## Text section
8. Covenants of the Company
     (a) During the terms of the Awards, the Company shall keep available at all times the number of shares of stock required to satisfy such Awards.
     (b) The Company shall seek to obtain from each regulatory commission or agency having jurisdiction over the Plan such authority as may be required to issue and sell shares under Awards; provided, however, that this undertaking shall not require the Company to register under the Securities Act of 1933, as amended (the “Securities Act”), either the Plan, any Award or any stock issued or issuable pursuant to any such Award. If, after reasonable efforts, the Company is unable to obtain from any such regulatory commission or agency the authority which counsel for the Company deems necessary for the lawful issuance and sale of stock under the Plan, the Company shall be relieved from any liability for failure to issue and sell stock upon exercise of such Awards unless and until such authority is obtained.
9. Use of Proceeds from Stock
     Proceeds from the sale of stock pursuant to Awards shall constitute general funds of the Company.
10. Miscellaneous
     (a) The Plan Administrator shall have the power to accelerate the time at which an Award may first be exercised or the time during which an Award or any part thereof will vest pursuant to subsection 6(e) or 7(b), notwithstanding the provisions in the Award stating the time at which it may first be exercised or the time during which it will vest.
     (b) Neither an Employee, Director or Consultant nor any person to whom an Option or an Award denominated in units is transferred in accordance with the Plan shall be deemed to be the holder of, or to have any of the rights of a holder with respect to, any shares subject to such Award unless and until such person has satisfied all requirements for receipt of any shares subject to the Award pursuant to its terms.
     (c) Nothing in the Plan or any instrument executed or Award granted pursuant thereto shall confer upon any Employee, Consultant or other holder of Awards any right to continue in the employ of the Company or any Affiliate or to continue serving as an Employee, Consultant or Director, or shall affect the right of the Company or any Affiliate to terminate the employment of any Employee with or without notice and with or without cause, or the right to terminate the relationship of any Consultant pursuant to the terms of such Consultant’s agreement with the Company or Affiliate or service as a Director pursuant to the Company’s Bylaws.

## Work instructions
In the stock plan excerpt, what do proceeds from the sale of stock under Awards become?

## Stored data
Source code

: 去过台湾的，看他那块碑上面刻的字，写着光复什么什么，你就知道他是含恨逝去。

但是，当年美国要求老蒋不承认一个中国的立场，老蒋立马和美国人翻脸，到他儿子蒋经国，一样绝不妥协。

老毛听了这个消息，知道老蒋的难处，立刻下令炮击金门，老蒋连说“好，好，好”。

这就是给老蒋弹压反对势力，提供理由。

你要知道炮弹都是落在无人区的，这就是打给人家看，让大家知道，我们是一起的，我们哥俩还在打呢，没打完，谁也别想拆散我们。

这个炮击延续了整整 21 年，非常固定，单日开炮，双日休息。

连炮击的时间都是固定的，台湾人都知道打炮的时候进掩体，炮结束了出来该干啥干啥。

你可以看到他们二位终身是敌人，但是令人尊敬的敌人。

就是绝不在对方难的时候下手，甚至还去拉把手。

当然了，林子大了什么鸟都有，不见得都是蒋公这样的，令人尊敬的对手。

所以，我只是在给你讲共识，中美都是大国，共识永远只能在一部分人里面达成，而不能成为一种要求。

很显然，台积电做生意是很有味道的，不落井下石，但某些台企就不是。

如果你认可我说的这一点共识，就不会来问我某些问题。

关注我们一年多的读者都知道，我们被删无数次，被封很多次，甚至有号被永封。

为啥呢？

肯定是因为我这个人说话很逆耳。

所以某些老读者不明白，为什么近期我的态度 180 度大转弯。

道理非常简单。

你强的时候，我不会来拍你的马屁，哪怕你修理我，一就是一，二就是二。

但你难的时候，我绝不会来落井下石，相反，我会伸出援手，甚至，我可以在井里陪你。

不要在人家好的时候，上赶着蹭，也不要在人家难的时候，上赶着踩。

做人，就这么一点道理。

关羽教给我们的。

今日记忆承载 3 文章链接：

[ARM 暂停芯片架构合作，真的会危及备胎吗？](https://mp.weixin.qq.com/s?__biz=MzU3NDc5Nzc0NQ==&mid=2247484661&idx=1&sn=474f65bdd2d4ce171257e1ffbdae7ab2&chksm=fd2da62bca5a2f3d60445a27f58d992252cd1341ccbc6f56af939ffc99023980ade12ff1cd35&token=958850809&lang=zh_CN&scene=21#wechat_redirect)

---

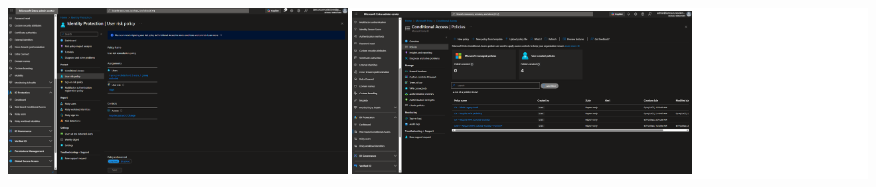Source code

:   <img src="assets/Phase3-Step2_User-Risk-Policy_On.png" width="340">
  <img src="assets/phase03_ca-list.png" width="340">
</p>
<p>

==

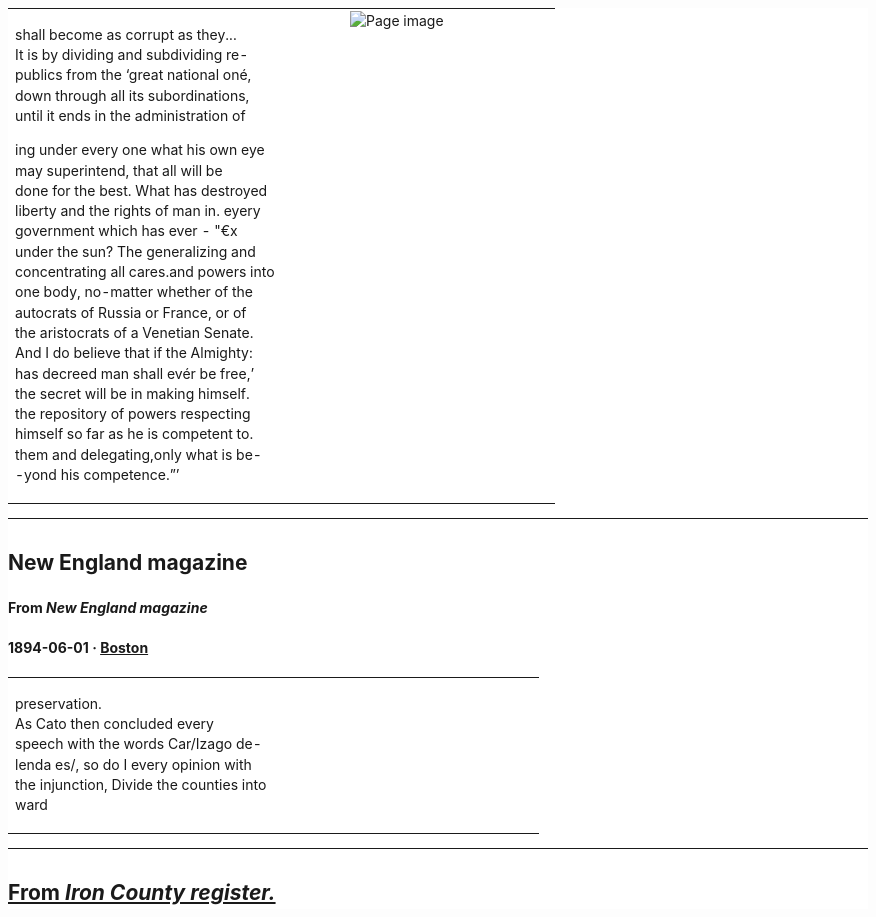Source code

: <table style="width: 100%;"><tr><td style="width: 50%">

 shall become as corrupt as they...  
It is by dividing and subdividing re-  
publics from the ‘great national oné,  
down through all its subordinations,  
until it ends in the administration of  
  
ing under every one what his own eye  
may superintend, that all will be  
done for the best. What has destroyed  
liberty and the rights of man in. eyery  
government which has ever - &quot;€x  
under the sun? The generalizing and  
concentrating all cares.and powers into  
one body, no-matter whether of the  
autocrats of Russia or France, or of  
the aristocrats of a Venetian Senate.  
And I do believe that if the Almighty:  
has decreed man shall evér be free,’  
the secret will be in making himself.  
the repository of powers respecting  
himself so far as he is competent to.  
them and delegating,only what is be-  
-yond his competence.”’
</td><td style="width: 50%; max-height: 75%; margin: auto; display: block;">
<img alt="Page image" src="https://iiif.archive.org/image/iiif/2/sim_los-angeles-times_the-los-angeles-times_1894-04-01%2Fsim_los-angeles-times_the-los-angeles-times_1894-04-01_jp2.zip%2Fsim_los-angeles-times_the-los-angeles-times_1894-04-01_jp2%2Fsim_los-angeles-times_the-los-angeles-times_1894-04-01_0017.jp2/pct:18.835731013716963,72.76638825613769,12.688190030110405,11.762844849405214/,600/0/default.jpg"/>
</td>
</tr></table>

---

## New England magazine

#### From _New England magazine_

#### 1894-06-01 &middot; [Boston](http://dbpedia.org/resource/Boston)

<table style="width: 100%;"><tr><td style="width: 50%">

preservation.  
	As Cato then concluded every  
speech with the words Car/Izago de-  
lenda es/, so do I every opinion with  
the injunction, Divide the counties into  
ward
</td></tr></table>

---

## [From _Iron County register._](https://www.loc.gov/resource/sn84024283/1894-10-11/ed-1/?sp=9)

## Response area
They become general funds of the Company.